SQLite DB: serve ad-hoc SQL queries.

Since SnapViewer is single-threaded and can tolerate occasional disk I/O, I split the snapshot into two files:

allocations.json: lightweight JSON with allocation timestamps and sizes.
elements.db: SQLite database holding call-stack text (indexed by allocation index).

These two files are zipped together. At runtime:

Unzip the snapshot.
Load allocations.json into memory (small footprint).
Open elements.db on disk.
On click, query elements.db with WHERE idx = <allocation_index>.

SQLite’s efficient on-disk indices make these lookups fast, with no perceptible impact on frame rate.

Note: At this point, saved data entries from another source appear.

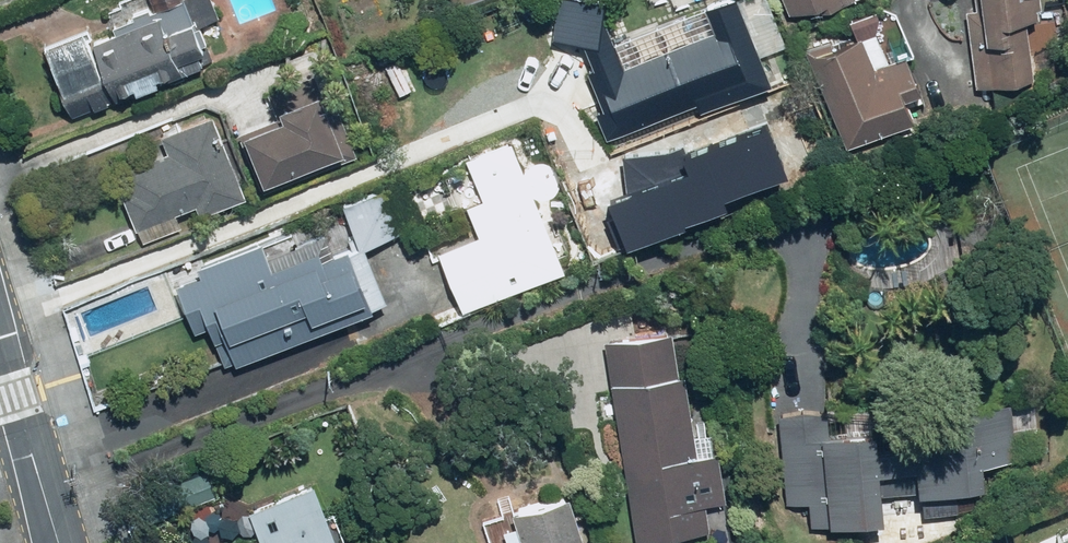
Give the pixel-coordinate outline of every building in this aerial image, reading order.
[(71,118),(213,60),(207,45),(215,42),(206,22),(221,16),(215,0),(129,0),(135,14),(91,32),(88,24),(40,44),(71,118)] [(604,103),(599,105),(611,135),(659,116),(662,125),(687,115),(684,108),(698,102),(701,109),(776,79),(744,0),(708,0),(705,1),(717,30),(626,67),(621,56),(590,69),(604,103)] [(794,13),(825,0),(788,0),(794,13)] [(900,0),(890,0),(850,14),(859,39),(816,54),(849,145),(920,119),(909,89),(923,84),(911,51),(917,49),(900,0)] [(968,3),(978,86),(1037,79),(1029,15),(1046,13),(1044,0),(968,0),(968,3)] [(348,146),(322,87),(279,106),(283,115),(247,131),(268,181),(348,146)] [(141,190),(127,196),(139,224),(198,200),(203,212),(249,193),(215,110),(164,131),(171,146),(130,163),(141,190)] [(613,206),(631,254),(732,217),(725,205),(787,183),(767,125),(690,156),(688,148),(670,155),(625,160),(630,200),(613,206)] [(465,156),(488,208),(485,235),(444,253),(469,309),(570,264),(513,135),(465,156)] [(214,324),(230,364),(391,300),(369,244),(403,230),(386,186),(348,201),(363,238),(336,249),(327,227),(274,248),(269,237),(196,266),(200,274),(179,283),(198,331),(214,324)] [(731,497),(724,447),(704,449),(701,427),(696,427),(688,368),(681,368),(676,331),(606,341),(634,538),(715,526),(712,500),(731,497)] [(832,409),(778,414),(786,505),(811,503),(814,526),(888,519),(883,471),(918,467),(921,493),(988,487),(986,460),(1019,457),(1013,397),(916,406),(920,442),(884,446),(882,431),(835,435),(832,409)] [(316,479),(250,506),(262,535),(243,542),(343,542),(316,479)] [(572,489),(515,508),(525,538),(511,542),(590,542),(572,489)] [(1058,532),(1062,542),(1067,542),(1067,528),(1058,532)]
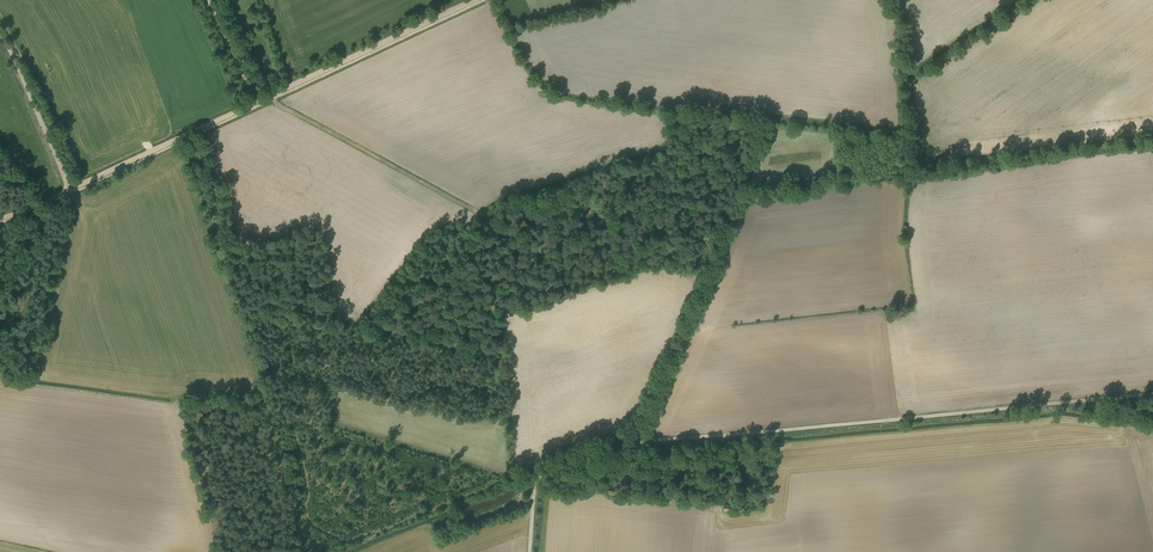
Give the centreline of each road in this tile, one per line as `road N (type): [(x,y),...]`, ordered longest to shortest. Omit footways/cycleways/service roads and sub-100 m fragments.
road 1 (track): [(540,476),(626,440),(1152,395)]
road 2 (track): [(271,95),(513,230),(559,236),(749,178)]
road 3 (track): [(254,102),(473,0)]
road 4 (track): [(484,220),(501,327),(496,418)]
road 5 (track): [(70,190),(0,23)]
road 6 (track): [(70,190),(183,137)]

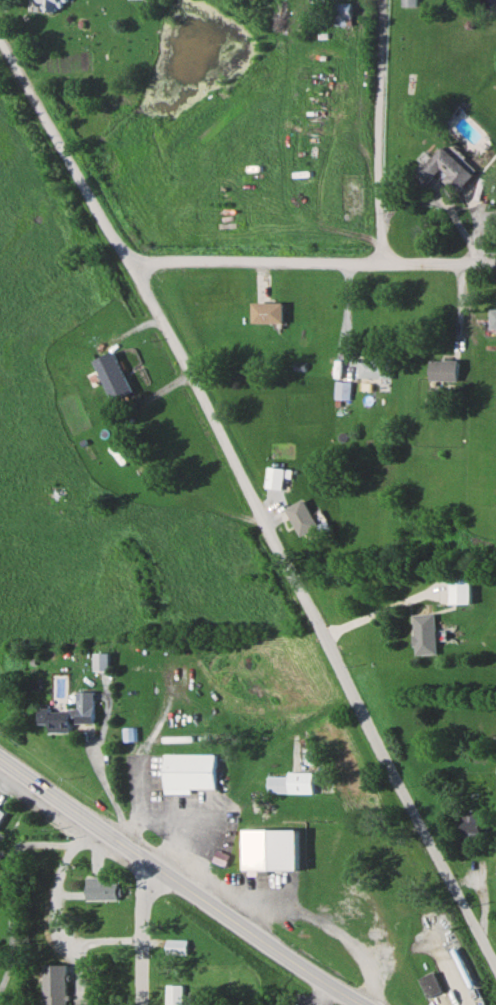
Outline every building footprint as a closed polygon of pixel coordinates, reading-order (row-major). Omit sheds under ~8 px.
[(334,25),(351,25),(351,2),(334,2),(334,25)] [(414,176),(427,188),(441,173),(460,191),(476,173),(444,144),(414,176)] [(252,302),(252,322),(283,322),(283,302),(252,302)] [(112,401),(132,392),(115,352),(95,360),(112,401)] [(359,357),(359,377),(392,377),(392,357),(359,357)] [(460,359),(431,359),(431,380),(460,380),(460,359)] [(335,399),(350,399),(350,381),(335,381),(335,399)] [(285,479),(290,479),(291,468),(267,466),(266,488),(284,489),(285,479)] [(287,506),(299,537),(318,530),(306,499),(287,506)] [(453,604),(474,604),(474,576),(453,576),(453,604)] [(438,613),(416,613),(416,654),(438,654),(438,613)] [(95,691),(79,691),(79,709),(40,710),(40,725),(50,725),(50,732),(72,732),(72,723),(96,723),(95,691)] [(166,754),(166,789),(217,789),(217,754),(166,754)] [(289,776),(268,775),(268,793),(288,793),(289,776)] [(481,811),(461,811),(461,838),(481,838),(481,811)] [(245,860),(286,864),(288,847),(247,843),(245,860)] [(88,900),(121,900),(121,880),(88,880),(88,900)] [(190,939),(168,939),(168,954),(190,954),(190,939)] [(44,1004),(65,1004),(65,965),(44,965),(44,1004)] [(427,998),(442,991),(434,972),(418,978),(427,998)] [(186,985),(168,985),(168,1004),(186,1004),(186,985)]
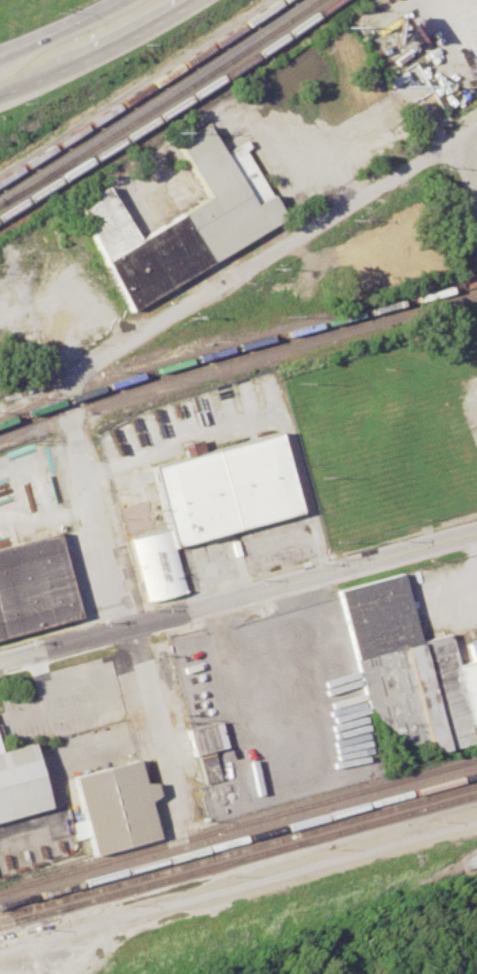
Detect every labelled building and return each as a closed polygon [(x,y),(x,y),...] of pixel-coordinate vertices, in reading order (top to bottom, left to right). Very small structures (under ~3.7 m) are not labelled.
[(176,143),(205,126),(221,153),(243,140),(248,149),(243,152),(280,217),(131,304),(73,203),(104,185),(135,238),(207,197),(176,143)] [(149,467),(182,457),(178,445),(197,439),(201,453),(278,432),(300,511),(173,546),(186,590),(144,602),(126,538),(166,527),(149,467)] [(76,615),(0,636),(0,548),(53,533),(76,615)] [(465,640),(476,637),(476,743),(443,752),(412,742),(369,711),(335,590),(399,572),(418,642),(449,634),(457,663),(470,659),(465,640)] [(226,746),(219,722),(187,731),(194,755),(226,746)] [(46,806),(0,819),(0,749),(29,742),(46,806)] [(204,782),(218,780),(214,751),(199,753),(204,782)] [(74,777),(136,759),(143,784),(158,780),(163,797),(149,801),(160,838),(95,856),(88,834),(77,837),(73,824),(86,820),(74,777)]
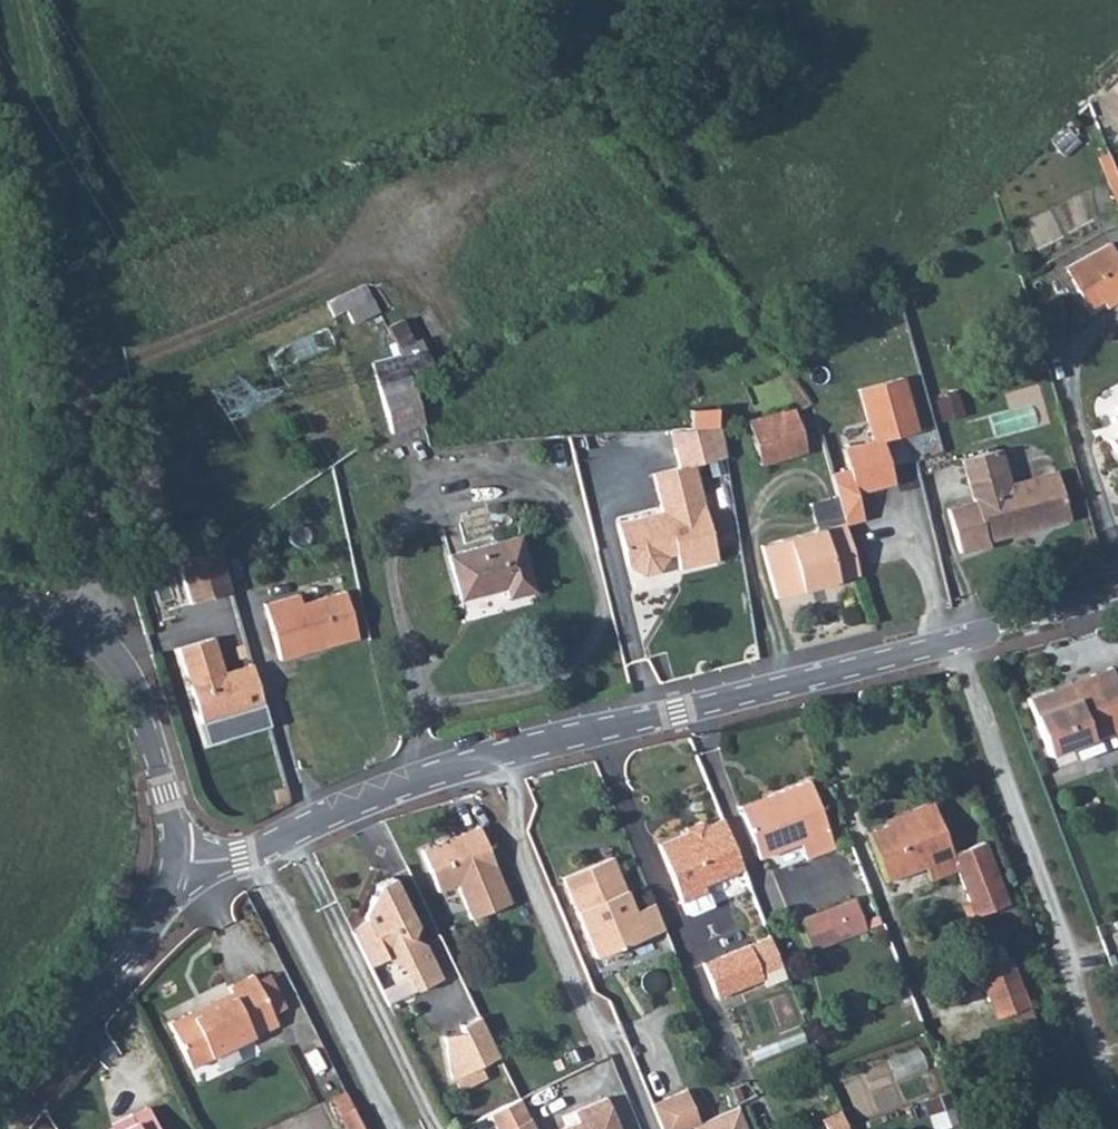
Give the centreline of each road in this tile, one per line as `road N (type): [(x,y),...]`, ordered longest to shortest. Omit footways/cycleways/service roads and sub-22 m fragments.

Refactoring the Conversion Script

I updated the snapshot-conversion script as follows:

Parse the original snapshot format.
Bulk-insert call stacks into an in-memory SQLite database, then dump the DB as a byte stream.
Serialize allocation metadata to JSON.
Zip the JSON and DB byte stream.

While conversion takes slightly longer, the resulting snapshot loads faster and uses a fraction of the memory.

5. Results and Lessons

After these optimizations, SnapViewer:

No longer spikes to 60+ GB of RAM on large snapshots, since we do not load the entire call stack information into memory at all.
Starts up much faster.
Maintains smooth rendering, even with on-demand call-stack queries.

What I learned:

Do not always load everything into memory. When you overflow your memory, the performance of virtual memory swapping system is probably worse than you think.
When you need some mechanism to store most data on disk, but intelligentlly cache some of then in memory, SQLite should be a good start. It has its well-designed and industry-proven algorithm built into it.